What causes a nail fungus?
Fungal nail infections are a common nail condition that makes up about 50% of the nail conditions usually seen by podiatrists in their practices. Nail fungus can affect your hand and toenails, the treatment for both is usually the same.
The infecting agent can be found on your skin, on infected surfaces or from your environment i.e. soil or animals.
How does one get a fungal infection?
The most common way of getting a fungal nail infection is through indirect contact with another person. The most common cause of fungal infections occur between family members who sharing of baths and showers.
The use of public showers like gym change rooms and public swimming pools have also been identified as areas where you can get a fungal infection.
Fungal nail infections can also occur when you already have an existing fungal infection such as athletes foot, this will make it easier for the fungus to enter the toe nail.
Fungi love dark warm places to grow. Therefore keeping the foot in a closed shoe is the perfect place for the fungus to grow and live.
What does it do to my nails?
The fungus makes a protein that destroys the cells that make up skin and nails. Your nail will try and protect itself by thickening to produce more cells to replace the ones that were destroyed by the fungus.
People who have fungal nail infection will complain about the following:
- Thick nails
- Trouble with cutting nails
- Discolored nails that can be white, yellow, green, brown or black (it depends on the infecting agent)
The abnormal thickening may cause ingrown nails or pressure points in the shoe, which makes wearing shoes difficult.
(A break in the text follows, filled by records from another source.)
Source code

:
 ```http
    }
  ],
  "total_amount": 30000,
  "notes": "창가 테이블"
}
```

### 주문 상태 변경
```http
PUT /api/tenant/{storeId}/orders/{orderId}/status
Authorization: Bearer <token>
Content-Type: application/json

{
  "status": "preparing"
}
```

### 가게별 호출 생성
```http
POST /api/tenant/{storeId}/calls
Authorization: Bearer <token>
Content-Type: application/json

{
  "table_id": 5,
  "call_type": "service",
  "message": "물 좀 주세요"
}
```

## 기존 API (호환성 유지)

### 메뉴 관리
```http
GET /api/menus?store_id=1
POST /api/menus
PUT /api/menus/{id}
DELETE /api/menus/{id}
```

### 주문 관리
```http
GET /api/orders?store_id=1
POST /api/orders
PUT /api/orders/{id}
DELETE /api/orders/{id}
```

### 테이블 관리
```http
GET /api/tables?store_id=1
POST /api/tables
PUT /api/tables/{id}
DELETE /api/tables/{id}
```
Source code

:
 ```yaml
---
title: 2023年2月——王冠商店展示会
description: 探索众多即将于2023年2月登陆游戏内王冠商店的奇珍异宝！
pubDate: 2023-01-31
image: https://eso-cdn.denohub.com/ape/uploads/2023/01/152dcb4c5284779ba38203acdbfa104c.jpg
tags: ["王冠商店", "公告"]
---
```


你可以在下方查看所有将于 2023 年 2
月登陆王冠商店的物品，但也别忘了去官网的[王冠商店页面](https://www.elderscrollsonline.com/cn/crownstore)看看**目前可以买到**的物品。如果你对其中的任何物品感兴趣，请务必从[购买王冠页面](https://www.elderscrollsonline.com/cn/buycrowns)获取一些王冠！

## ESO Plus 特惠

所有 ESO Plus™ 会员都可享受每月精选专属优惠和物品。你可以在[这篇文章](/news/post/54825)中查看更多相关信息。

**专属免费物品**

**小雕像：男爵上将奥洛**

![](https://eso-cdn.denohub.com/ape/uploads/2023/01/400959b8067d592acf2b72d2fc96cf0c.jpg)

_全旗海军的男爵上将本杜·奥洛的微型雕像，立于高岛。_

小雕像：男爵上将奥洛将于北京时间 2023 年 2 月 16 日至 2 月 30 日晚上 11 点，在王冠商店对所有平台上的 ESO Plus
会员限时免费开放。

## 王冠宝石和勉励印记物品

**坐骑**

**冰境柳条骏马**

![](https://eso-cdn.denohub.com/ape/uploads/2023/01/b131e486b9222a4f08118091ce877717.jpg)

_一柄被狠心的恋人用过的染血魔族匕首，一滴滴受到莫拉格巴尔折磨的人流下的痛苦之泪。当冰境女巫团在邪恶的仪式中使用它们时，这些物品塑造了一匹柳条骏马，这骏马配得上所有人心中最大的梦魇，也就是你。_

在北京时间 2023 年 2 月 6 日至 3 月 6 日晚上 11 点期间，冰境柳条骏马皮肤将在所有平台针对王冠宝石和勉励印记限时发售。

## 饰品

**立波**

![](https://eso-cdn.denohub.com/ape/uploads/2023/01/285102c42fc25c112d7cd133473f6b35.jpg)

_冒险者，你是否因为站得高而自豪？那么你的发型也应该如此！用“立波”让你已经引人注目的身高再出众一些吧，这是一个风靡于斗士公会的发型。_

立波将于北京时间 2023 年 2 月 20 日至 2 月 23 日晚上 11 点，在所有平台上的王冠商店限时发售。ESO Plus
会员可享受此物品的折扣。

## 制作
How do I get rid of the nail fungus?
Visiting a skilled healthcare professional such as a podiatrist can make the process of treating a nail fungus easy and less frustrating, however it is important to remember it can take up to 6 months to kill a nail fungus.
Firstly the podiatrist will take a history of the condition. The nail shape, color and thickness will be examined. The podiatrist will take a sample of the nail to be sent for testing (there are other conditions that look similar to nail fungus).
Usually after taking nail clippings, the nail will be filed down and cut with specialized equipment.
Using topical anti-fungal agents are recommended, you should ask your podiatrist which they would recommend. Tablets can also be given, but these are usually left for severe cases.
It is important to sterilize clothing such as shoes and socks. Bedding should also be cleaned and as an extra precaution cleaning cupboards and drawers is also important. Sterilization is important because it prevents the infection from coming back.